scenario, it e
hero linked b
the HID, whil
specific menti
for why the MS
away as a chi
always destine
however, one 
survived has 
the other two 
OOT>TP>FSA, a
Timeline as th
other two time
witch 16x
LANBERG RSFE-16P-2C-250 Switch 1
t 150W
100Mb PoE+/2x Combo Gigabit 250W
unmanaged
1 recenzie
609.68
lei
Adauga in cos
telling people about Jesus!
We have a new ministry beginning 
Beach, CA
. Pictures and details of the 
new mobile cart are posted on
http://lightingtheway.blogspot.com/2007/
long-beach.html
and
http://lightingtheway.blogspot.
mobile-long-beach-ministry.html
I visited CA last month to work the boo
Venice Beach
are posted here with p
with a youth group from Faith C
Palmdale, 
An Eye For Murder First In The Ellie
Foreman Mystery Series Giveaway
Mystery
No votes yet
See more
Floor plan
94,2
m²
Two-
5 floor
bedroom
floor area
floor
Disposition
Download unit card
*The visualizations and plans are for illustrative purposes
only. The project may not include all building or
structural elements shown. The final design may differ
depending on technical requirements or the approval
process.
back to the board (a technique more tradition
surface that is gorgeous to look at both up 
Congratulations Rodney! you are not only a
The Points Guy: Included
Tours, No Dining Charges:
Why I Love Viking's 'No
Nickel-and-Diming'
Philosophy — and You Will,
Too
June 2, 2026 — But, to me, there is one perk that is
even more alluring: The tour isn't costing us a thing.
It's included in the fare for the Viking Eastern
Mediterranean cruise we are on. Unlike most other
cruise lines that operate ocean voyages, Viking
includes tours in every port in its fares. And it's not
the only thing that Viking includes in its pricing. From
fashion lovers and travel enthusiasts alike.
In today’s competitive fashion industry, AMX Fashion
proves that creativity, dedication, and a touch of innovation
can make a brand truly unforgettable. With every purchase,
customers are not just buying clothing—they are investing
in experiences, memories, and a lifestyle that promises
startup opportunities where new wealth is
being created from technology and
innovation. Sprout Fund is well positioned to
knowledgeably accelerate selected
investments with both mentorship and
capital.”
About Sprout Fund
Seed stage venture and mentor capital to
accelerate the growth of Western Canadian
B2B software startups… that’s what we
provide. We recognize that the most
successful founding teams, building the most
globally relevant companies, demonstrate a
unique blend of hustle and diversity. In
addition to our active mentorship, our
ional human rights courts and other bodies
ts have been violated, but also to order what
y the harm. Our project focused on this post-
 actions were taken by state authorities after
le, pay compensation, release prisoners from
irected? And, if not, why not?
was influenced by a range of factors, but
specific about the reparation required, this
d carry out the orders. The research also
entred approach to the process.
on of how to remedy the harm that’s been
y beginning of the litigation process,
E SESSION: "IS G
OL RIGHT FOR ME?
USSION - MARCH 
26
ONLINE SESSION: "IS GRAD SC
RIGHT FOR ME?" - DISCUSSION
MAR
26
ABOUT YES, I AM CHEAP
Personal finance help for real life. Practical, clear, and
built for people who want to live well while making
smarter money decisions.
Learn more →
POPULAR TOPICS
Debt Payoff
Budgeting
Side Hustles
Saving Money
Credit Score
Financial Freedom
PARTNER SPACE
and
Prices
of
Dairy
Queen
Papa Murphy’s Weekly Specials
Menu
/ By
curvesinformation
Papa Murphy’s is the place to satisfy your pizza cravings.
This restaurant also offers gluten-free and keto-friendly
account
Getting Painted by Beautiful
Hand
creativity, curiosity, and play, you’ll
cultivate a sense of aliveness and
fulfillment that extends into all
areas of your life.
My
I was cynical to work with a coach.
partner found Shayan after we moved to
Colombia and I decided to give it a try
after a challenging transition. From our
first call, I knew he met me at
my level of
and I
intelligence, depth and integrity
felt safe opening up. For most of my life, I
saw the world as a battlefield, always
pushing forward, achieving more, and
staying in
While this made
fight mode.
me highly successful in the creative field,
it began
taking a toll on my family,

Exercise instructions: Copy the entries line for line, from the very first line through the line containing "new mobile cart are posted on".

Written solution:
scenario, it e
hero linked b
the HID, whil
specific menti
for why the MS
away as a chi
always destine
however, one 
survived has 
the other two 
OOT>TP>FSA, a
Timeline as th
other two time
witch 16x
LANBERG RSFE-16P-2C-250 Switch 1
t 150W
100Mb PoE+/2x Combo Gigabit 250W
unmanaged
1 recenzie
609.68
lei
Adauga in cos
telling people about Jesus!
We have a new ministry beginning 
Beach, CA
. Pictures and details of the 
new mobile cart are posted on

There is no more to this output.